The new set of laws should also help to cut some of the costs of infrastructure investments, S&P said.
Before the First Growth and Development Decree was approved in August 2012, for example, S&P said, unlisted issuers, such as project finance special-purpose vehicles, issuing bonds with a debt-to-equity ratio of more than 2:1 had to pay a withholding tax on interest payable.
This prevented the tax deduction of interest payable and made it hard to access the capital markets.
S&P said the decree also identified international and national financial institutions that could give project guarantees, such as CDP and the Italian export credit agency Servizi Assicurativi del Commercio Estero (SACE).
S&P said: “Such guarantees should in our view further support infrastructure investments funded through the capital markets because they address investors’ reluctance to invest directly in projects that are pre-completion, commonly known as greenfield projects.”

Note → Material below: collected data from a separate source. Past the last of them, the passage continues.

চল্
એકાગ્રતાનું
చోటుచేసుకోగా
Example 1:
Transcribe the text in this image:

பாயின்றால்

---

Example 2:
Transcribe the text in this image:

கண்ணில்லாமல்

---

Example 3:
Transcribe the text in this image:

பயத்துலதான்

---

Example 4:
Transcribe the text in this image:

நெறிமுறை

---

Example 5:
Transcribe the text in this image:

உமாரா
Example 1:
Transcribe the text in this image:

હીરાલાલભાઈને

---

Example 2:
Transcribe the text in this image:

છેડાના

But any shift to bond financing from bank loans was likely to be gradual, it said.
Not only have investors been reluctant to invest in infrastructure projects up to now because of the lack of data and their inexperience, but the Italian project bond market also remains untested, S&P explained.
“Market participants will take some time to get acquainted with the new legislation,” it said.

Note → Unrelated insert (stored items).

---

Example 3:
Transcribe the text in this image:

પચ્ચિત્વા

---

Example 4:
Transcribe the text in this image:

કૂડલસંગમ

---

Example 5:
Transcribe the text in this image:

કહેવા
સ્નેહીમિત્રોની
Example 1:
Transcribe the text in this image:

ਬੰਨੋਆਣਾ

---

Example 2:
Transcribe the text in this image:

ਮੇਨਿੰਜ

Fabio Ortolani, president at Fonchim, the pension fund for the chemicals industry in Italy, pointed out that the legislative change to allow project bond issuance has not happened yet, although it is on the way.
“What is new is that pension funds have started to invest in Italian industry in another way,” he told IPE.
In Italy, a law has been passed allowing for the issuance of mini-bonds, through which investors can invest in small and medium-sized enterprises (SMEs).
This stratum of Italian industry has found it hard to borrow as banks have reined in their lending activities in the wake of the European banking crisis.
The new mini-bonds are unlisted loans, which can be packaged into funds.
In July, for example, Mediobanca announced it would launch the first mini-bond fund, to be run by Duemme SGR, part owned by the banking group.
But, having just completed an overhaul of its investment mandates, including a heavy weighting in traditional government bonds, Fonchim is unlikely to make big changes to its asset allocation in the near future, Ortolani said.
Potentially, the fund could direct some of its investment towards mini-bonds and infrastructure via the new project bonds if the market takes off, he said.
“In five to six years, we will see,” he said.
“The main reason for investing in infrastructure and mini-bonds would be asset diversification, but also mini-bonds have the potential to help good companies.”